Mercato del lavoro, Rapporto Cnel 2016

Pubblicato Mercoledì, 19 ottobre 2016
Permangono ancora difficoltà nel mercato del lavoro in Italia. Nell’edizione 2016 del Rapporto Cnel se ne evidenziano le debolezze strutturali che spingono il nostro Paese in fondo alle classifiche europee. 


Sul percorso di riforme in corso sul funzionamento del mercato del lavoro, secondo il Cnel, il bilancio delle misure introdotte attraverso i decreti attuativi della legge n. 183/2014 per incentivare la domanda di lavoro può considerarsi positivo, sebbene esso appaia dovuto prevalentemente all’“effetto potenziamento” costituito dagli incentivi fiscali per le nuove assunzioni previsti dalle leggi di stabilità 2015 e 2016.
  

La gestione delle politiche attive del lavoro, affidata a una logica di rete che coinvolge una pluralità di soggetti pubblici e privati con il coordinamento dell’ANPAL, non può avvenire senza il necessario completamento di una efficiente struttura informatizzata di supporto. Il rapporto evidenzia i vincoli di condizionalità che caratterizzano l’erogazione dei nuovi servizi per l’impiego delineati nella riforma, incentrati sull’impegno e sulla partecipazione attiva dei lavoratori.   

Lo scenario consolidatosi negli ultimi dieci anni mostra una generale estensione del lavoro a bassa qualificazione e un tendenziale abbassamento della qualità diffusa delle condizioni di lavoro dopo decenni di progressivo miglioramento: dal 2012 il tasso di attività della fascia priva di titoli di studio o con licenza elementare è aumentata di quasi due punti. L’inefficiente rapporto fra sistema scolastico e mercato del lavoro (mancato collegamento fra sistema formativo e domanda di lavoro qualificato) alimenta un’offerta di lavoro di scarsa qualità che il mercato assorbe. La situazione è aggravata dai dati sulle modalità di svolgimento della prestazione lavorativa: la distribuzione dell’orario di lavoro e lo scarso ricorso al part time scontano una propensione negativa dei datori per cause culturali e organizzative e comprimono le possibilità di conciliazione dei tempi di vita/lavoro rafforzando le barriere all’accesso delle donne. 


Il tasso di attività femminile è di circa 20 punti percentuali inferiore a quello maschile (75% contro il 55% rilevato ad agosto 2016), nonostante i lievi miglioramenti negli ultimi anni. Ritenendo che tale divario dipenda da fattori strutturali, il rapporto mostra che il possesso di un più elevato grado di istruzione accresce la probabilità di avere un’occupazione e riduce le differenze di genere. Nelle regioni del Nord le donne e gli uomini con elevata istruzione hanno la stessa probabilità di occupazione (poco più del 70%), mentre al Sud tra le persone con bassa istruzione la probabilità cala al 10% per le donne e al 30% per gli uomini. 

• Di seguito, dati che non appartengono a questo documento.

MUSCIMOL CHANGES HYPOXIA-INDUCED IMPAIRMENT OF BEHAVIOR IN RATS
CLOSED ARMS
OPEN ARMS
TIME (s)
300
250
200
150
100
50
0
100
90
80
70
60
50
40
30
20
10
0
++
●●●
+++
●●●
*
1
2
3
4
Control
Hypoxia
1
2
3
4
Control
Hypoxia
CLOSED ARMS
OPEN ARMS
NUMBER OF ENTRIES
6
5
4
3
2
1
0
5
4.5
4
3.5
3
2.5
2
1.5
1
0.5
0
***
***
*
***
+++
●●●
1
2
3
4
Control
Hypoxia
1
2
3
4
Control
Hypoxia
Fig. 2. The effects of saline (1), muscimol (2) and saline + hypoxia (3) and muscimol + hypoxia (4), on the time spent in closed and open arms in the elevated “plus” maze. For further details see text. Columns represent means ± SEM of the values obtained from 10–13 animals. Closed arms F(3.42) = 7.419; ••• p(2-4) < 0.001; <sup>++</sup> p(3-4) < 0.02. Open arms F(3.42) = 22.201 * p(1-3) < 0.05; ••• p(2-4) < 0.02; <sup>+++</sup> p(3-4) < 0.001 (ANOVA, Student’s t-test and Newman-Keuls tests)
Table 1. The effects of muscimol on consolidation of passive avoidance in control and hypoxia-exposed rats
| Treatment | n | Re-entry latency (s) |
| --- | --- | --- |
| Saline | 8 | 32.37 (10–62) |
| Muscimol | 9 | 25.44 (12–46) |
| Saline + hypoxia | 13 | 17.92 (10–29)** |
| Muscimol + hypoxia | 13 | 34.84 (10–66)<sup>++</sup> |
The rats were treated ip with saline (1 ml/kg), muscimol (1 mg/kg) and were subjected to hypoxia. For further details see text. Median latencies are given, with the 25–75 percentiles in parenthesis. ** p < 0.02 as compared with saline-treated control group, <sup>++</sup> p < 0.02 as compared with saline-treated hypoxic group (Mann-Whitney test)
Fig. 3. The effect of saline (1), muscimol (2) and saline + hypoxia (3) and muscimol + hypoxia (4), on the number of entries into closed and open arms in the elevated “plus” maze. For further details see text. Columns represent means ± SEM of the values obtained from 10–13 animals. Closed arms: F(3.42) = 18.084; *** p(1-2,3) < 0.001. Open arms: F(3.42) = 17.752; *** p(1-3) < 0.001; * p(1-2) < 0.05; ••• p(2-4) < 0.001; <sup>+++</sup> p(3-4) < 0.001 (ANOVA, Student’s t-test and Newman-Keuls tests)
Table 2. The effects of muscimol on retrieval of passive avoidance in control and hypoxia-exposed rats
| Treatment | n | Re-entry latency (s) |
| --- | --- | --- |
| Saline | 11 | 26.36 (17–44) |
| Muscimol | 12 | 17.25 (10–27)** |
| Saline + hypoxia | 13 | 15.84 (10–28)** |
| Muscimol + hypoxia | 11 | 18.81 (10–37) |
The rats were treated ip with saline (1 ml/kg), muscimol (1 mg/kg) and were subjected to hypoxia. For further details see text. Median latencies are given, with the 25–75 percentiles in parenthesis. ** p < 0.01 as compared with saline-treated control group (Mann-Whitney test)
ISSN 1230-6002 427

Nel rapporto occupazione e livello di istruzione, tra il 2007 e il 2015 (ultimo dato disponibile), gli occupati privi di titolo di studio o in possesso di licenza elementare o di scuola media diminuiscono di 1 milione e 786 mila unità (-20%), mentre il numero di occupati diplomati o laureati aumenta di 1 milione e 357 mila unità (+10%).